**Activity**:
Pick out every line in the listing below that contains the string "GEMInIS".

**Excerpted data**:

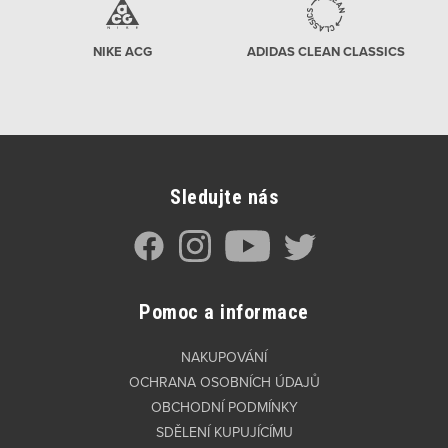
NIKE ACG
ADIDAS CLEAN CLASSICS
Sledujte nás
Pomoc a informace
NAKUPOVÁNÍ
OCHRANA OSOBNÍCH ÚDAJŮ
OBCHODNÍ PODMÍNKY
SDĚLENÍ KUPUJÍCÍMU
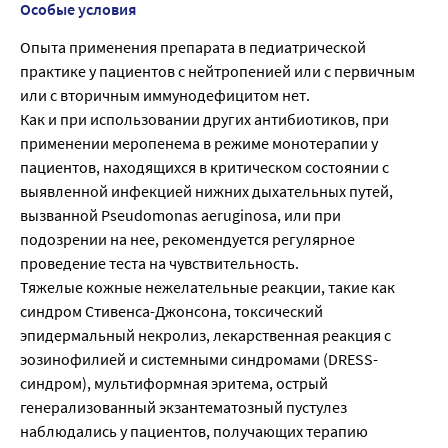
Особые условия
Опыта применения препарата в педиатрической
практике у пациентов с нейтропенией или с первичным
или с вторичным иммунодефицитом нет.
Как и при использовании других антибиотиков, при
применении меропенема в режиме монотерапии у
пациентов, находящихся в критическом состоянии с
выявленной инфекцией нижних дыхательных путей,
вызванной Pseudomonas aeruginosa, или при
подозрении на нее, рекомендуется регулярное
проведение теста на чувствительность.
Тяжелые кожные нежелательные реакции, такие как
синдром Стивенса-Джонсона, токсический
эпидермальный некролиз, лекарственная реакция с
эозинофилией и системными синдромами (DRESS-
синдром), мультиформная эритема, острый
генерализованный экзантематозный пустулез
наблюдались у пациентов, получающих терапию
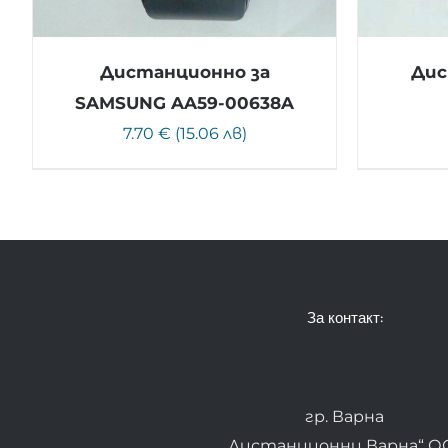
Дистанционно за
Дис
SAMSUNG AA59-00638A
7.70 € (15.06 лв)
За контакт:
гр. Варна
„Дистанционни Варна“ О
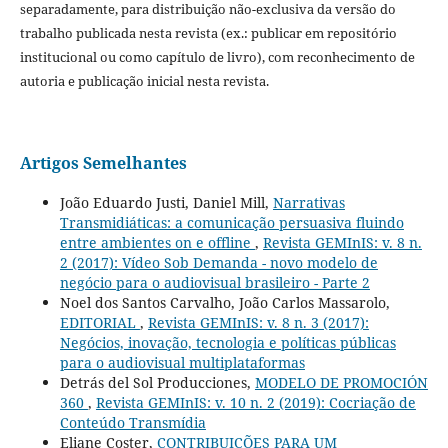
separadamente, para distribuição não-exclusiva da versão do
trabalho publicada nesta revista (ex.: publicar em repositório
institucional ou como capítulo de livro), com reconhecimento de
autoria e publicação inicial nesta revista.
Artigos Semelhantes
João Eduardo Justi, Daniel Mill,
Narrativas
Transmidiáticas: a comunicação persuasiva fluindo
entre ambientes on e offline
,
Revista GEMInIS: v. 8 n.
2 (2017): Vídeo Sob Demanda - novo modelo de
negócio para o audiovisual brasileiro - Parte 2
Noel dos Santos Carvalho, João Carlos Massarolo,
EDITORIAL
,
Revista GEMInIS: v. 8 n. 3 (2017):
Negócios, inovação, tecnologia e políticas públicas
para o audiovisual multiplataformas
Detrás del Sol Producciones,
MODELO DE PROMOCIÓN
360
,
Revista GEMInIS: v. 10 n. 2 (2019): Cocriação de
Conteúdo Transmídia
Eliane Coster,
CONTRIBUIÇÕES PARA UM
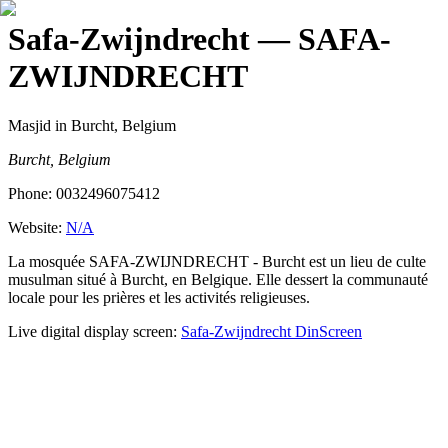
Safa-Zwijndrecht
— SAFA-
ZWIJNDRECHT
Masjid
in Burcht, Belgium
Burcht, Belgium
Phone:
0032496075412
Website:
N/A
La mosquée SAFA-ZWIJNDRECHT - Burcht est un lieu de culte
musulman situé à Burcht, en Belgique. Elle dessert la communauté
locale pour les prières et les activités religieuses.
Live digital display screen:
Safa-Zwijndrecht
DinScreen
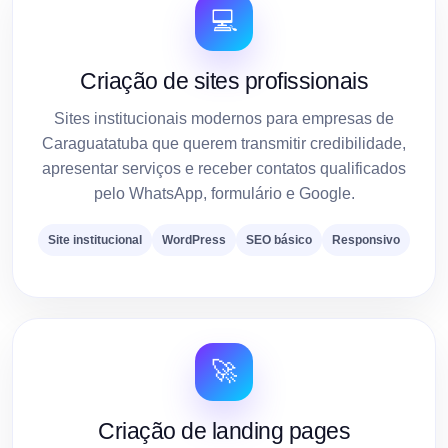
💻
Criação de sites profissionais
Sites institucionais modernos para empresas de
Caraguatatuba que querem transmitir credibilidade,
apresentar serviços e receber contatos qualificados
pelo WhatsApp, formulário e Google.
Site institucional
WordPress
SEO básico
Responsivo
🚀
Criação de landing pages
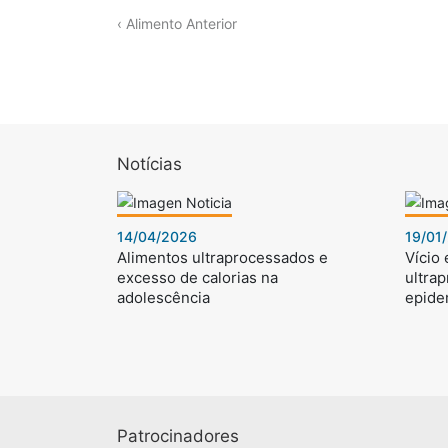
‹ Alimento Anterior
Notícias
14/04/2026
19/01
Alimentos ultraprocessados e
Vício
excesso de calorias na
ultra
adolescência
epide
Patrocinadores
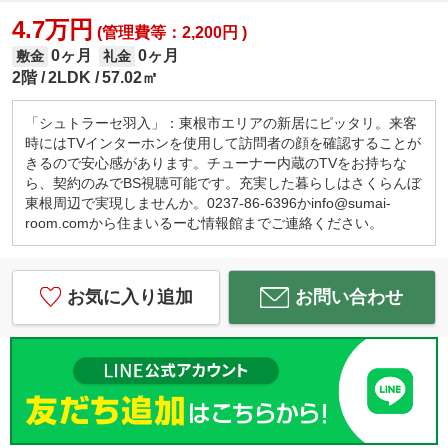
4.7万円
(管理費等：2,200円 )
0ヶ月
0ヶ月
敷金
礼金
2階
2LDK
57.02㎡
「シュトラーセ羽入」：東根市エリアの新居にピッタリ。来客
時にはTVインターホンを使用して訪問者の顔を確認することが
きるので安心感があります。チューナー内蔵のTVをお持ちな
ら、契約のみでBS視聴可能です。充実した暮らしはさくらんぼ
東根周辺で実現しませんか。0237-86-6396かinfo@sumai-
room.comから住まいるーむ情報館までご連絡ください。
お気に入り追加
お問い合わせ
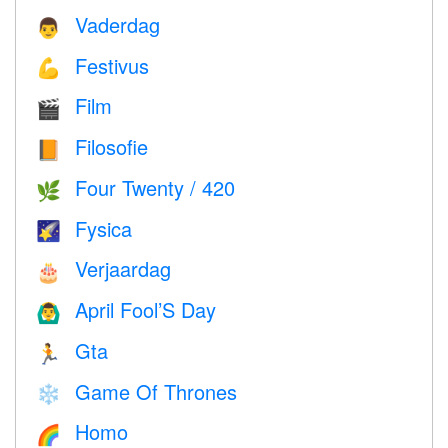
Vaderdag
👨
Festivus
💪
Film
🎬
Filosofie
📙
Four Twenty / 420
🌿
Fysica
🌠
Verjaardag
🎂
April Fool’S Day
🙆‍♂️
Gta
🏃
Game Of Thrones
❄️
Homo
🌈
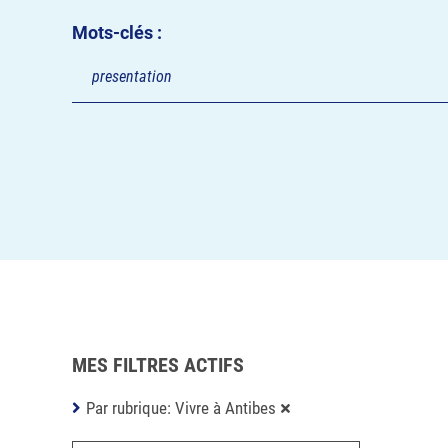
Mots-clés :
MES FILTRES ACTIFS
Par rubrique: Vivre à Antibes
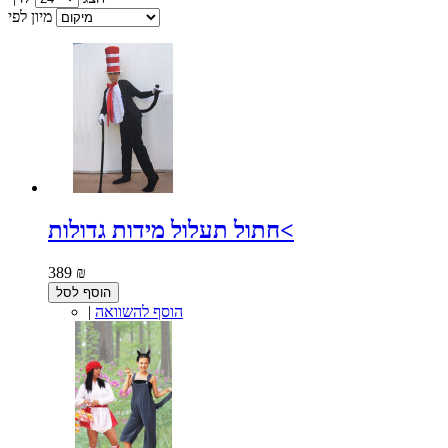
מיון לפי
חתול תעלול מידות גדולות<
389 ₪
הוסף לסל
הוסף להשוואה
|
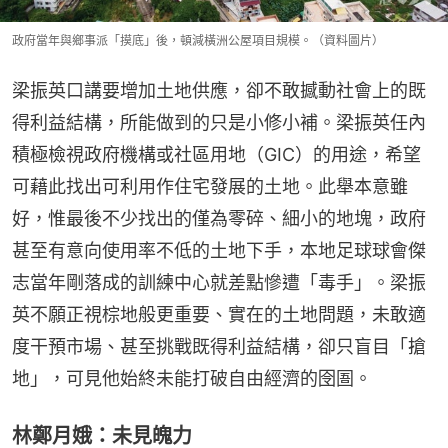
政府當年與鄉事派「摸底」後，頓減橫洲公屋項目規模。（資料圖片）
梁振英口講要增加土地供應，卻不敢撼動社會上的既
得利益結構，所能做到的只是小修小補。梁振英任內
積極檢視政府機構或社區用地（GIC）的用途，希望
可藉此找出可利用作住宅發展的土地。此舉本意雖
好，惟最後不少找出的僅為零碎、細小的地塊，政府
甚至有意向使用率不低的土地下手，本地足球球會傑
志當年剛落成的訓練中心就差點慘遭「毒手」。梁振
英不願正視棕地般更重要、實在的土地問題，未敢適
度干預市場、甚至挑戰既得利益結構，卻只盲目「搶
地」，可見他始終未能打破自由經濟的囹圄。
林鄭月娥：未見魄力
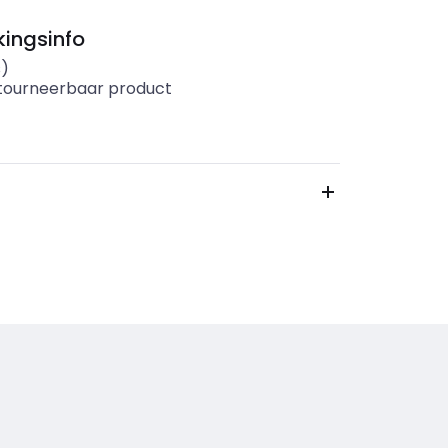
ingsinfo
s)
etourneerbaar product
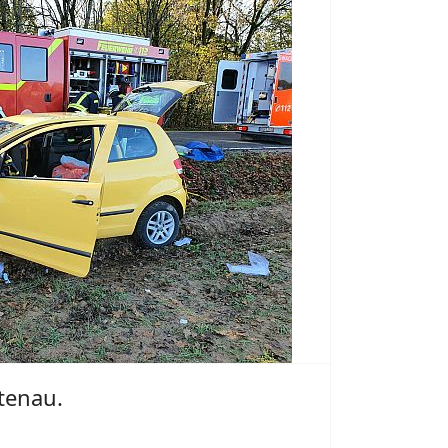
tenau.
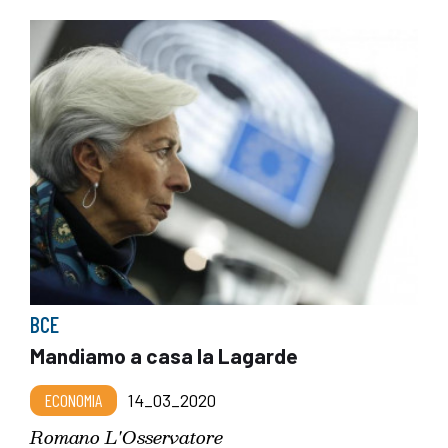
BCE
Mandiamo a casa la Lagarde
ECONOMIA
14_03_2020
Romano L'Osservatore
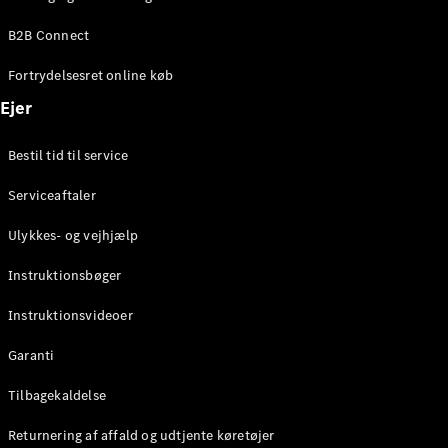
Elektrisk
SUV
B2B Connect
Mercedes-
Maybach
Elektrisk
Fortrydelsesret online køb
EQS SUV
GLA
Ejer
GLA
Ny
Elektrisk
GLA
Ny
Bestil tid til service
GLB
Elektrisk
GLB
Serviceaftaler
GLC
Elektrisk
GLC
Ulykkes- og vejhjælp
GLC Coupé
GLE
Instruktionsbøger
GLE Coupé
GLS
Instruktionsvideoer
Mercedes-
Maybach
Ny
Garanti
GLS
G-
Tilbagekaldelse
Elektrisk
Klasse
Returnering af affald og udtjente køretøjer
G-Klasse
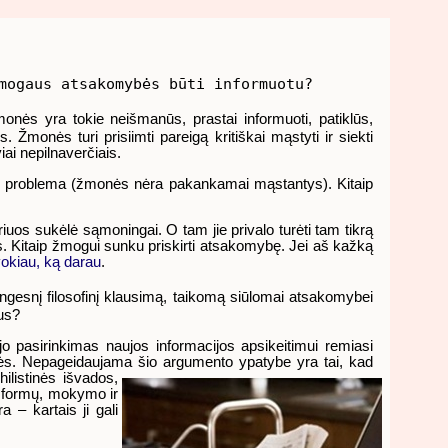
mogaus atsakomybės būti informuotu?
nės yra tokie neišmanūs, prastai informuoti, patiklūs,
 Žmonės turi prisiimti pareigą kritiškai mąstyti ir siekti
ai nepilnaverčiais.
glūdi problema (žmonės nėra pakankamai mąstantys). Kitaip
uos sukėlė sąmoningai. O tam jie privalo turėti tam tikrą
s. Kitaip žmogui sunku priskirti atsakomybę. Jei aš kažką
vokiau, ką darau
.
ingesnį filosofinį klausimą, taikomą siūlomai atsakomybei
kus?
jo pasirinkimas naujos informacijos apsikeitimui remiasi
omybės. Nepageidaujama šio argumento ypatybe yra tai, kad
ilistinės išvados,
s formų, mokymo ir
a – kartais ji gali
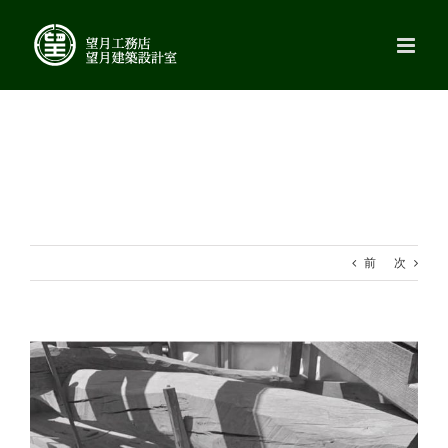
Skip
to
content
前
次
View
Larger
Image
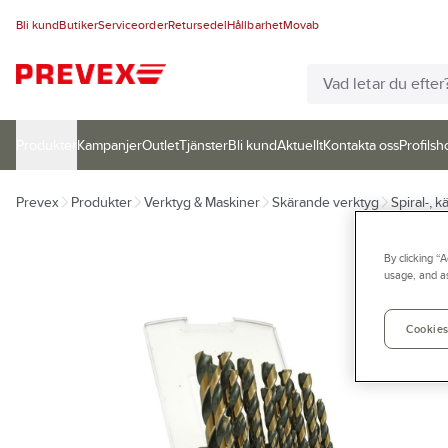
Bli kund
Butiker
Serviceorder
Retursedel
Hållbarhet
Movab
Produkter
Kampanjer
Outlet
Tjänster
Bli kund
Aktuellt
Kontakta oss
Profilsh
Prevex
Produkter
Verktyg & Maskiner
Skärande verktyg
Spiral-, k
By clicking “
usage, and as
Cookies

**Answer area**:
Revista GEMInIS: v. 8 n.
Revista GEMInIS: v. 8 n. 3 (2017):
Revista GEMInIS: v. 10 n. 2 (2019): Cocriação de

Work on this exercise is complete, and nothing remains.